El primer mes, cuando tuvo una falta, no le había dado mayor importancia: sus reglas siempre habían sido irregulares. Pero cuando la falta se repitió en el segundo, un secreto temor empezó a corroerla por dentro. La última semana, cuando empezó a devolver por las mañanas, toda duda quedó despejada. Después de haber visto a su madre pasar seis embarazos, conocía los síntomas demasiado bien.
Hasta el momento se las había arreglado para disimular su estado a su familia. Pero su madre no tardaría en descubrirlo. Otro par de meses y el pueblo entero sabría lo que Quint y ella habían estado haciendo en la oscuridad del granero aquella tarde. Rasgó la página del cuaderno, la arrugó y empezó de nuevo.
Querido Quint,
Tengo algo importante que decirte…
El nudo que sentía en el estómago se cerró aún más. Quint había estado tan entusiasmado con su gran aventura…. La noticia lo dejaría destrozado. Era posible que incluso le echara la culpa a ella. Seguramente entendería que su deber no era otro que volver y casarse, pero no se sentiría nada contento con la perspectiva. Quint se le había quejado de la carga que suponía llevar el rancho y tener que soportar a su quejumbrosa madre. Por mucho que afirmara quererla, Hannah sabía que se sentiría atrapado con una esposa y un hijo…
Pero, a largo plazo, ni los sentimientos de Quint ni los de ella misma importaban. Un bebé estaba en camino: un espíritu inocente que se merecía una madre, un padre y un buen nombre. Un nombre honrado. Haría lo que tenía que hacer, y Quint también. No era el mejor principio para un matrimonio, pero llevaban años amándose. Si Dios lo quería, serían felices.
Si pudiera conseguir su palabra… Empuñando el lápiz, se inclinó sobre su cuaderno.
Vamos a tener un hijo, querido mío. Nacerá para diciembre. Sé lo mucho que quieres hacer fortuna en Alaska. Pero ahora tenemos que pensar en el bebé. Tienes que volver a casa para que nos casemos, cuanto antes mejor.

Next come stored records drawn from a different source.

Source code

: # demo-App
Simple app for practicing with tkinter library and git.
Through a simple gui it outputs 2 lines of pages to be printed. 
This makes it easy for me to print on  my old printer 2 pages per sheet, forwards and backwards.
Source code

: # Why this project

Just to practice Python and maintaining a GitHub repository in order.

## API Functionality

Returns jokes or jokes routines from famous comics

Cuando terminó la carta, tenía la vista nublada por las lágrimas. Dobló la hoja de papel y se la metió en un bolsillo del delantal. Acarició las monedas que allí guardaba y que había logrado ahorrar para comprar un sobre y un sello de correos.

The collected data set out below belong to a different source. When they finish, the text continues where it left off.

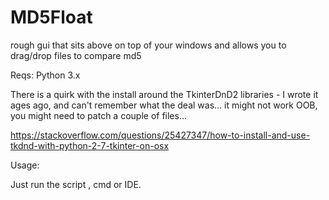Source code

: # MD5Float
rough gui that sits above on top of your windows and allows you to drag/drop files to compare md5

Reqs: Python 3.x

There is a quirk with the install around the TkinterDnD2 libraries - I wrote it ages ago, and can't remember what the deal was... it might not work OOB, you might need to patch a couple of files...  

https://stackoverflow.com/questions/25427347/how-to-install-and-use-tkdnd-with-python-2-7-tkinter-on-osx 

Usage: 

Just run the script , cmd or IDE.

Todas sus esperanzas y oraciones viajarían en aquella carta. De alguna manera tendría que conseguir llegar a Alaska, hasta donde estaba Quint. No podía ser de otra manera.
6 de junio de 1899
Judd llevaba cabalgando desde el amanecer, revisando los puntos sensibles del cercado por donde una vaca podía escaparse o herirse con el alambre de espino. Ya era mediodía y el sol ardía al rojo vivo. Estaba fatigado, sudoroso, con la garganta seca como papel de lija. Pero tenía que admitir que disfrutaba trabajando. Cualquier cosa era mejor que estar tendido en aquel horrible hospital, escuchando los gemidos de hombres que no volverían a sus casas más que dentro de una caja de pino.